Dans les mesures finales de Jet Pac Boomerang, l’une des chansons de son nouvel album – le premier depuis une grosse dizaine d’années – Nick Lowe se permet de glisser une citation des Beatles en guise de conclusion. Quelques notes et peu de mots extraits de Please Please Me – « Last night I said these words to my girl. » Pour le fringant jeune homme de soixante-quinze ans, l’histoire musicale semble bien s’être arrêtée au moment où la chanson se termine. En s’acoquinant avec Los Straitjackets, une bande de rockers rétro venus de Nashville et arborant des masques de catcheurs mexicains, l’ex-gendre de Johnny Cash tourne résolument le dos à toute prétention à la modernité pour prolonger sur disque les plaisirs simples et ludiques régulièrement éprouvés sur scène en compagnie du groupe : une célébration joyeuse et formellement irréprochable des musiques populaires américaines solidement connectées à leurs racines et encore préservées des contrecoups de la British Invasion.
Les deux reprises choisies contribuent ainsi à donner le ton : A Quiet Place, obscure pépite soul de 1964 exhumée du répertoire de Garnet Mimms et que la voix patinée de Lowe transporte vers les sommets qu’elle n’aurait jamais dû quitter ; Raincoat In The River que Ricky Nelson avait popularisé au début des années 1960. La plupart des titres originaux et des compositions du maître s’inscrivent dans les prolongements de ces classiques oubliés : un tempo rapide, une interprétation collective très en place et qui bénéficie incontestablement des années de rodage sur scène, une apparente légèreté qui tranche nettement avec les tonalités plus sérieuses et la gravité intime des derniers chefs d’œuvre en date de Lowe – The Impossible Bird (1994), Dig My Mood (1997) et The Convincer (2001), triptyque grandiose et judicieusement republié en 2009 sous le titre de The Brentford Trilogy.

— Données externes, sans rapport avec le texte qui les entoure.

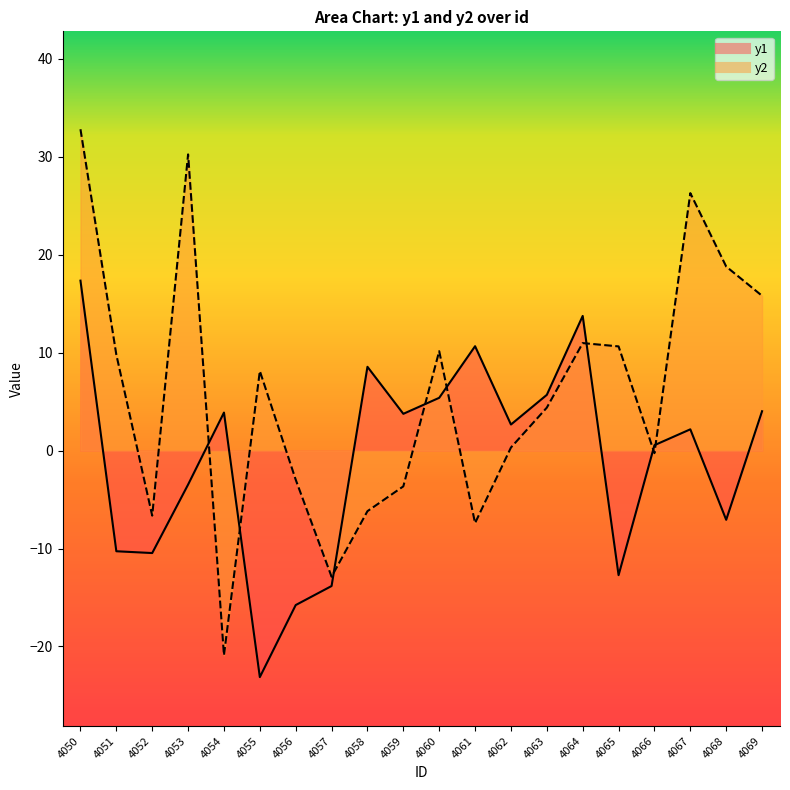

Where does the y1 series first go above 2?

4050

Le temps s’écoule et, mécaniquement, la probabilité augmente que ce dix-septième album puisse être aussi le dernier. Face aux angoisses du grand âge, Lowe a choisi de présenter un visage apparemment badin. Derrière la façade enjouée et le savoir-faire jovial, se dissimulent pourtant des finesses d’écriture d’autant plus appréciables qu’elles autorisent l’expression subtile et pudique des émotions avec une retenue parfaitement accordée au diapason musical. Comme si le retour aux formes archaïques de la pop et du rock devait s’accorder avec une évocation toute en retenue des sentiments les plus profonds, tel qu’on pouvait les entendre évoquer en chanson avant l’ère du songwriting confessionnel et du nombrilisme assumé. Dans ces douze titres, le narrateur est très souvent seul, au milieu de la foule, confronté à une hostilité et une indifférence qui l’obligent à conserver une dignité apparente. L’humour peut aider, bien souvent. Par exemple sur Went To A Party, lorsqu’un prétendu fan dont l’enthousiasme a été excessivement stimulé par la consommation de Campari vient le complimenter sur sa réussite majeure en citant le titre d’un album de Robyn Hitchcock. Blue On Blue, Different Kind Of Blue, Cryin Inside : plus loin, l’accumulation des titres ne trompe pas. L’humeur n’est pas à la gaudriole mais, à l’instar de Roy Orbison ou du Frank Sinatra de In The Wee Small Hours (1955), la solitude constitue à la fois une source d’accablement et un refuge salvateur. Cet équilibre toujours tendu et incertain entre mélancolie et nonchalance contribue largement à faire d’Indoor Safari bien davantage que l’œuvre mineure qu’il semblait être à première écoute. A l’heure des bilans de vie forcément imminents, cet ajout bienvenu à une discographie déjà considérable pèsera sans aucun doute pour confirmer que Nick Lowe n’a rien à envier à personne. Et particulièrement pas à ses anciens camarades de jeu plus cotés – Elvis Costello et Graham Parker en tête.